The solution? Amongst other things, Larry wishes the world had some sort of permanent Burning Man-esque place for crazy builders to just be crazy. A place with less societal pressure, and without antiquated laws makin’ things sticky.

Early on in his post-keynote speech, Page dug into the tech community for focusing too much on Company A vs. Company B:

“… We’re at maybe 1% of what is possible. Despite the faster change, we’re still moving slow relative to the opportunities we have. I think a lot of that is because of the negativity… Every story I read is Google vs someone else. That’s boring. We should be focusing on building the things that don’t exist.”

It’s something I’ve touched on before, and have been meaning to go back to for a while now. Even when something is quite clearly labeled as an experiment from day one — as with Google Glass — we collectively rush to lampoon it.

“No one in the entire world would want this!”, shouts one site. “It’s the next Segway!” shouts a dozens others. “But at least they’re trying something crazy,” shouts pretty much no one.

Is Google Glass a bit strange? Absolutely! It’s weird as hell. But it’s also a rare example of a company using their mountain of spare funds to try something crazy. It’s Sergey Brin gettin’ his Tony Stark on. It’s something we should absolutely be encouraging. It doesn’t have to win or lose. Few companies have the resources and talent to build crazy, real-world crap just to see what happens. Even fewer of those are willing to.

In response to a question on how we could change the tide, and make the world a more positive place for people to build weird new things:

Yeah that’s a really good question. I think people are naturally concerned about change. We’re changing quickly, but some of our institutions, like some laws, aren’t changing with that. The laws [about technology] cant be right if it’s 50 years old — that’s before the Internet. Maybe more of us need to go into other areas to help them improve and understand technology.

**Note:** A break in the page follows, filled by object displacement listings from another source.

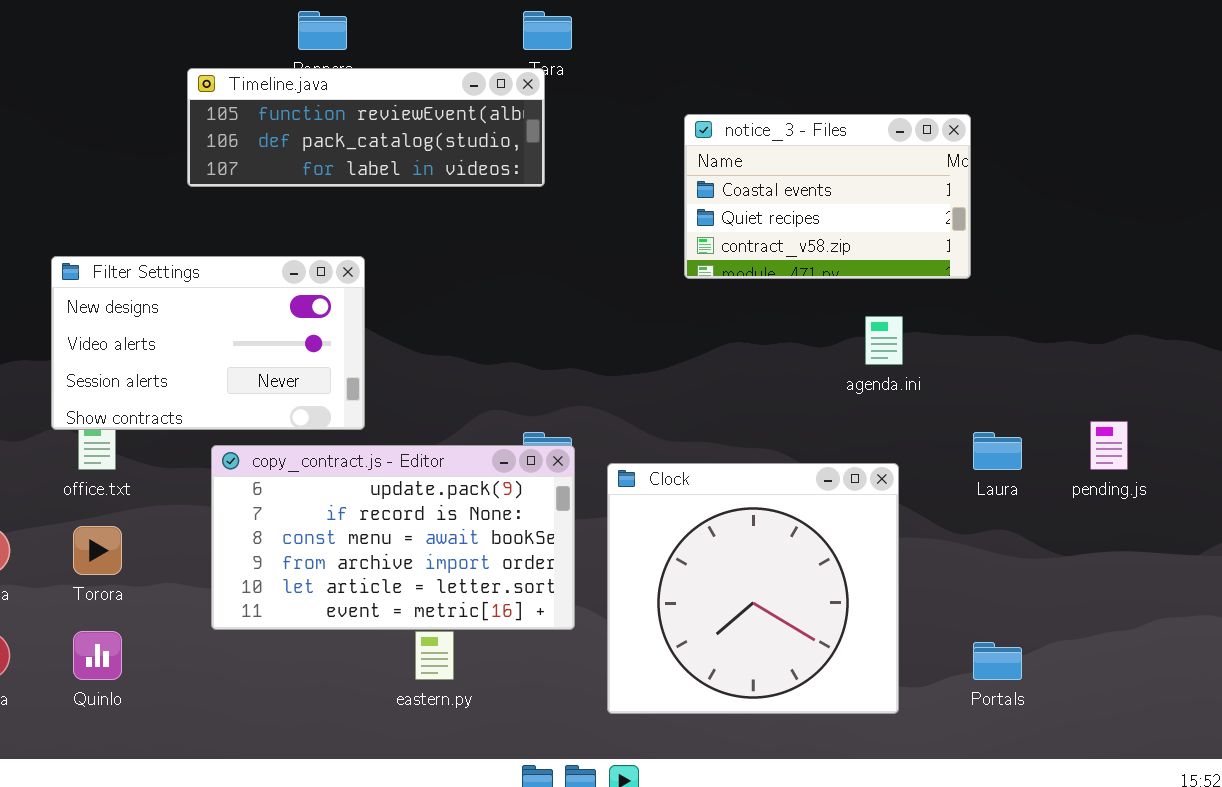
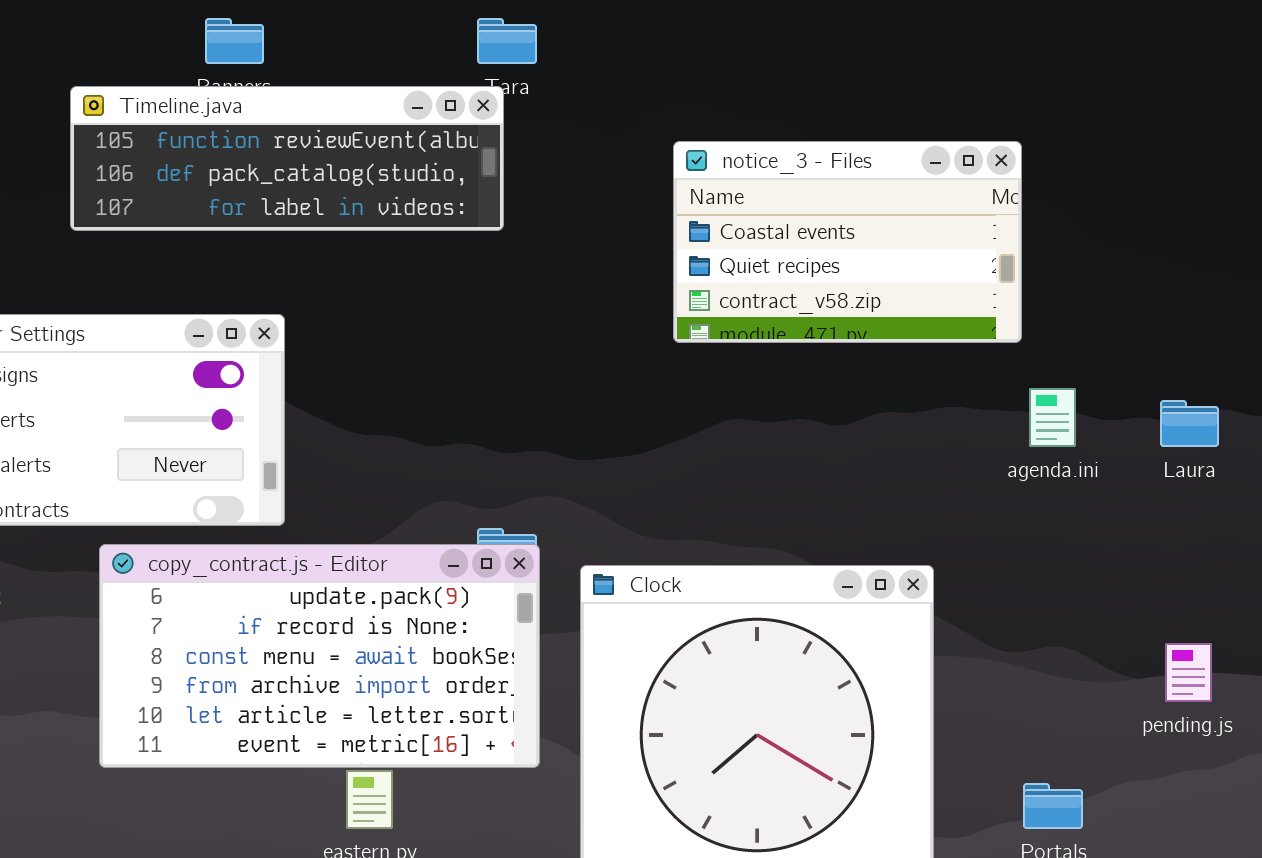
agenda.ini: [865,316,903,365] -> [1029,388,1076,447], moved
pending.js: [1090,421,1128,470] -> [1165,643,1212,702], moved
Laura: [973,432,1022,470] -> [1160,400,1219,447], moved

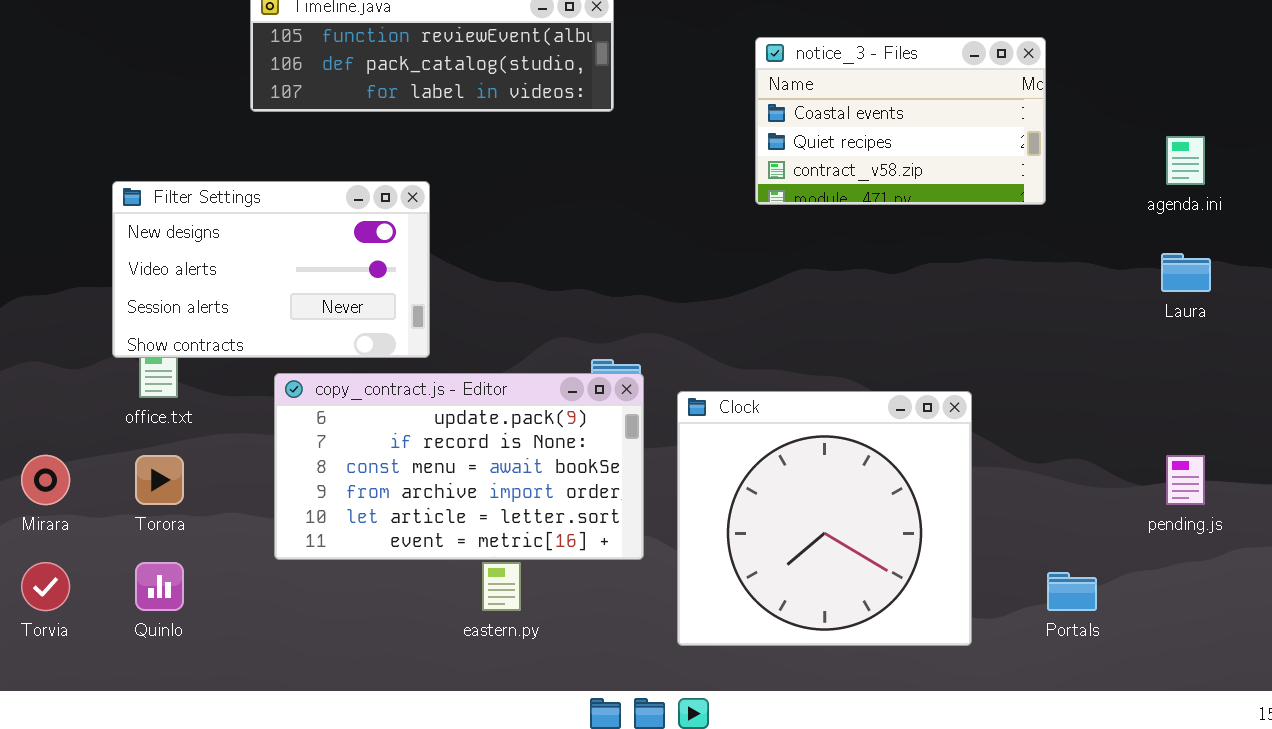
agenda.ini: [1029,388,1076,447] -> [1166,136,1205,185], moved

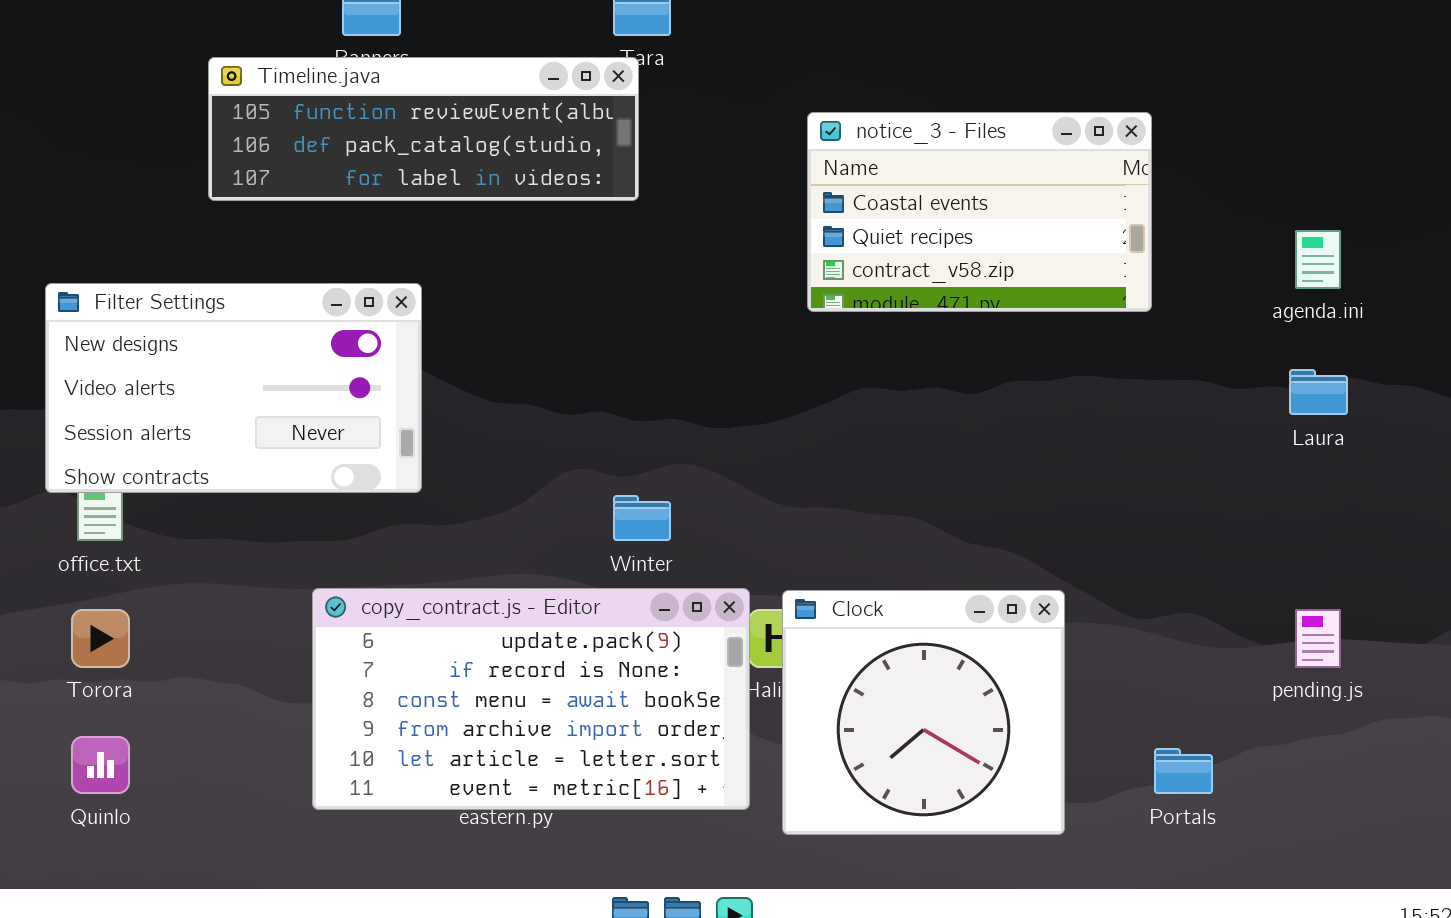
copy_contract.js - Editor: [274,373,644,560] -> [312,588,750,810], moved
Clock: [677,391,972,646] -> [782,590,1065,835], resized

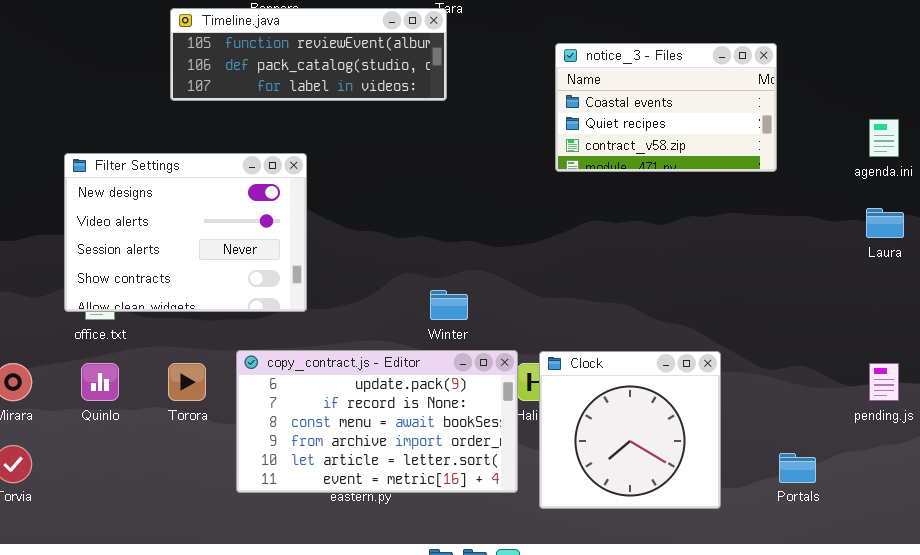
Filter Settings: [45,283,422,493] -> [64,153,307,312], resized
Torora: [71,609,130,668] -> [168,363,206,401], moved
Quinlo: [71,736,130,794] -> [81,363,119,401], moved

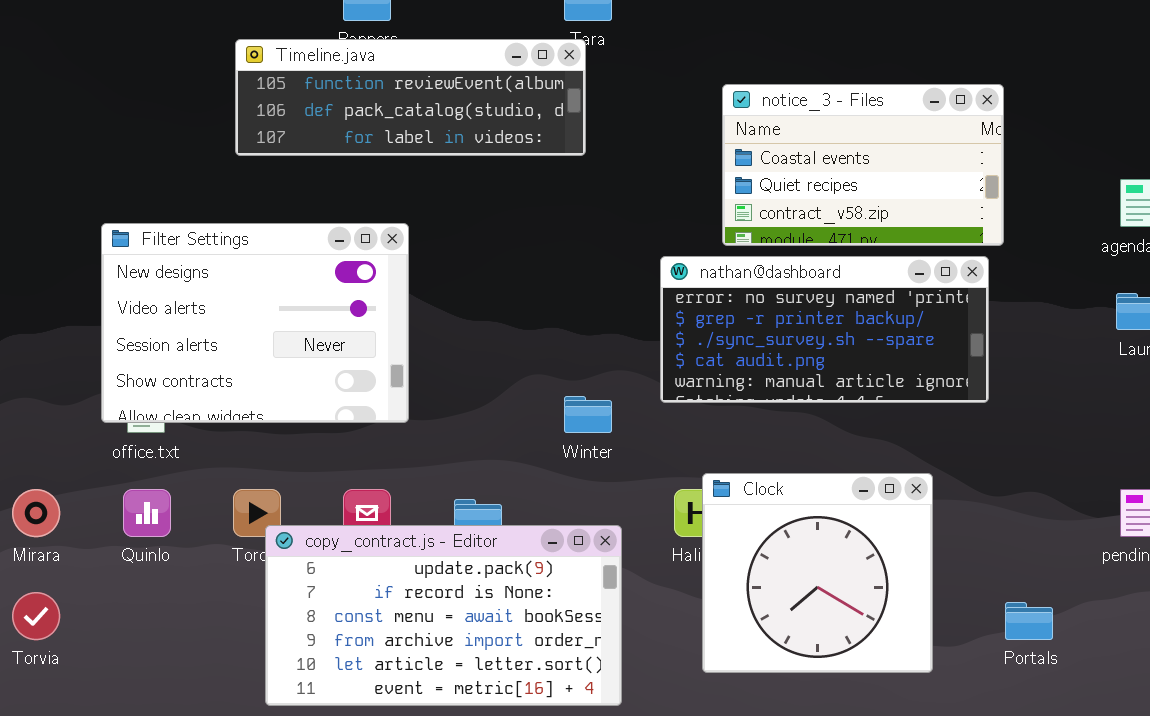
nathan@dashboard: none -> [660,256,989,403], opened
copy_contract.js - Editor: [236,350,518,493] -> [265,525,622,706], moved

We don’t want our world to change too fast. But maybe we could set apart a piece of the world .. I like going to Burning Man, for example. An environment where people can try new things. I think as technologists we should have some safe places where we can try out new things and figure out the effect on society. What’s the effect on people, without having to deploy it to the whole world.

(If you think about it, this is exactly what Google is doing with Glass, constrained to limitations of not actually having a dedicated physical space to do it in)

Is it a bit Island Of Doctor Moreau? Sure, though it’d probably involve more rockets and robots than it would Leopard-Men and Beast Folk. But I’d buy a house there — or at the very least, I’d book myself an annual trip.